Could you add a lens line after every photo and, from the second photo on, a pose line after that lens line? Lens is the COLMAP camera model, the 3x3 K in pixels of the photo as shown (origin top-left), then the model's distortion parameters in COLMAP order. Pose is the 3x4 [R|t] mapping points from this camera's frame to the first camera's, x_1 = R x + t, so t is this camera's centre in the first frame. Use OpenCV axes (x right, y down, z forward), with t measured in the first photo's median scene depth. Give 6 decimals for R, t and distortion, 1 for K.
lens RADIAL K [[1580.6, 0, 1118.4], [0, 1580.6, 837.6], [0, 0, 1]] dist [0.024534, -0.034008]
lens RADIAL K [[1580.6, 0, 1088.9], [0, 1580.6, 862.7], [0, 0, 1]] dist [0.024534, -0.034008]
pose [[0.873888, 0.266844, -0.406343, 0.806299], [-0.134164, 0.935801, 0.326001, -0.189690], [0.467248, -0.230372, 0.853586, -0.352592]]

────────────────────────────────────────

### [About this task]
Down to the last line, repeat the data exactly.

### [Task result]
Could you add a lens line after every photo and, from the second photo on, a pose line after that lens line? Lens is the COLMAP camera model, the 3x3 K in pixels of the photo as shown (origin top-left), then the model's distortion parameters in COLMAP order. Pose is the 3x4 [R|t] mapping points from this camera's frame to the first camera's, x_1 = R x + t, so t is this camera's centre in the first frame. Use OpenCV axes (x right, y down, z forward), with t measured in the first photo's median scene depth. Give 6 decimals for R, t and distortion, 1 for K.
lens RADIAL K [[1580.6, 0, 1118.4], [0, 1580.6, 837.6], [0, 0, 1]] dist [0.024534, -0.034008]
lens RADIAL K [[1580.6, 0, 1088.9], [0, 1580.6, 862.7], [0, 0, 1]] dist [0.024534, -0.034008]
pose [[0.873888, 0.266844, -0.406343, 0.806299], [-0.134164, 0.935801, 0.326001, -0.189690], [0.467248, -0.230372, 0.853586, -0.352592]]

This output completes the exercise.